A Maryland mother was ordered to give her breastfed infant formula at father’s request because the judge considered “giving a father time with his child is more important than breastfeeding a baby.”
Mom’s milk is powerful stuff, so is the relationship between dad and the baby. It is unfortunate that parents have to choose between the two. Of course, in this case, the couple are separated and embroiled in a court battle. But, in most cases, there shouldn’t be any conflicts between breastfeeding and father-baby-time. In fact, breastfeeding can help dad build a meaningful relationship with the baby.
Breastfeeding takes teamwork. Research shows that moms whose partners support their breastfeeding efforts breastfeed longer. As a dad, there are many ways you can be helpful.
During pregnancy, you can encourage mom to make a breastfeeding plan and set goals, letting her know that you’ll be there to help along the way. You can plan the delivery together, that means choosing a doctor and hospital that supports breastfeeding, going to doctor’s appointments, and going to prenatal classes. You can tour hospitals or birthing facilities together and choose one that supports their breastfeeding goal. You can also start learning about baby behavior so that you’ll be prepared to help the mom when baby comes.
After delivery, you can support skin-to-skin time for mom and baby during the first hour after delivery. Even babies who are delivered by cesarean can do skin-to-skin in the first hour. You can request rooming-in at the hospital so that you and mom have more time to get to know your baby and settle into a healthy routine. You can get plenty skin-to-skin time where you cuddle the baby on your bare chest. This is great bond time with lots of benefits for both of you.

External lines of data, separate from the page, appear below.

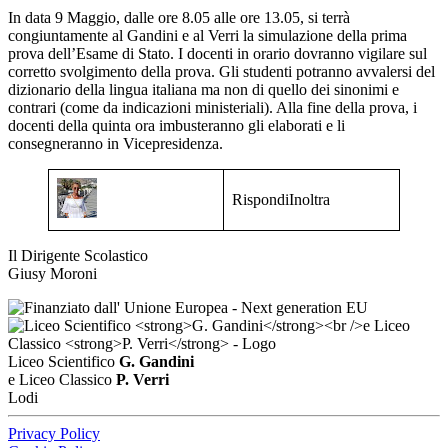
In data 9 Maggio, dalle ore 8.05 alle ore 13.05, si terrà
congiuntamente al Gandini e al Verri la simulazione della prima
prova dell’Esame di Stato. I docenti in orario dovranno vigilare sul
corretto svolgimento della prova. Gli studenti potranno avvalersi del
dizionario della lingua italiana ma non di quello dei sinonimi e
contrari (come da indicazioni ministeriali). Alla fine della prova, i
docenti della quinta ora imbusteranno gli elaborati e li
consegneranno in Vicepresidenza.
RispondiInoltra
Il Dirigente Scolastico
Giusy Moroni
Liceo Scientifico
G. Gandini
e Liceo Classico
P. Verri
Lodi
Privacy Policy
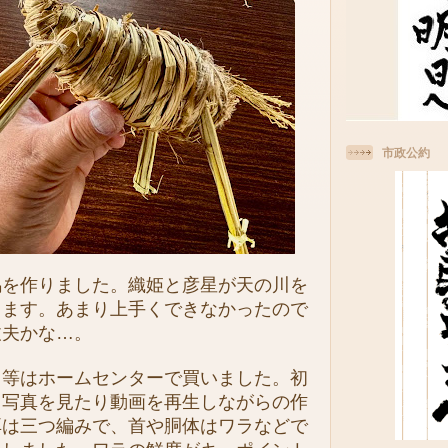
市政公約
を作りました。織姫と彦星が天の川を
ります。あまり上手くできなかったので
丈夫かな…。
等はホームセンターで買いました。初
、写真を見たり動画を再生しながらの作
耳は三つ編みで、首や胴体はワラなどで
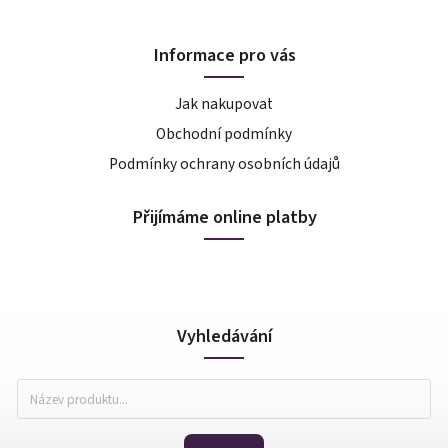
Informace pro vás
Jak nakupovat
Obchodní podmínky
Podmínky ochrany osobních údajů
Přijímáme online platby
Vyhledávání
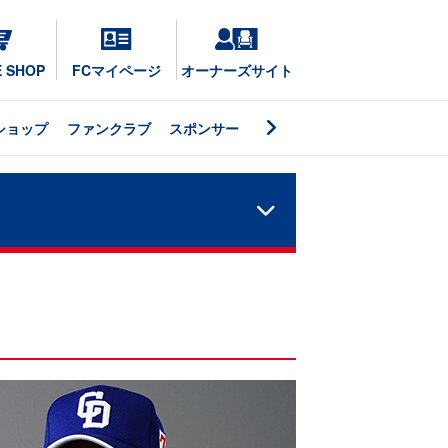
E SHOP
FCマイページ
オーナーズサイト
ショップ
ファンクラブ
スポンサー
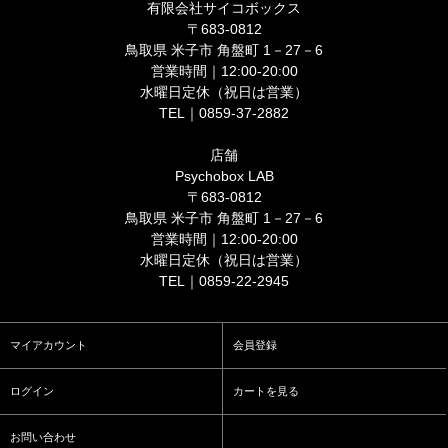
有限会社サイコボックス
〒683-0812
鳥取県 米子市 角盤町 1－27－6
営業時間｜12:00-20:00
水曜日定休（祝日は営業）
TEL｜0859-37-2882
店舗
Psychobox LAB
〒683-0812
鳥取県 米子市 角盤町 1－27－6
営業時間｜12:00-20:00
水曜日定休（祝日は営業）
TEL｜0859-22-2945
マイアカウント
会員登録
ログイン
カートを見る
お問い合わせ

Back at home, you should be prepared: newborns eat at least 8 or more times a day and sleep only a few hours at a time. You can be encouraging by letting the mom know you’re proud of her. You can be helpful by holding the baby after a feeding until he falls sound asleep, changing diapers, learning how to calm the baby when he cries, taking care of meals and household chores, and giving mom a break so she can shower or nap. She will be grateful, and you’ll get more time with the baby.
If the mom plans to return to school or work, she needs your support so she can keep breastfeeding. You can encourage her to pump and store her breastmilk once she’s gotten the hang of breastfeeding and her supply is set. Mom should start pumping at least two weeks before going back to work. At first she may not get a lot of milk, but pumping once a day will help build a supply of milk in the freezer to use while the is away. When mom and baby are together, regular breastfeeding will keep her milk supply up.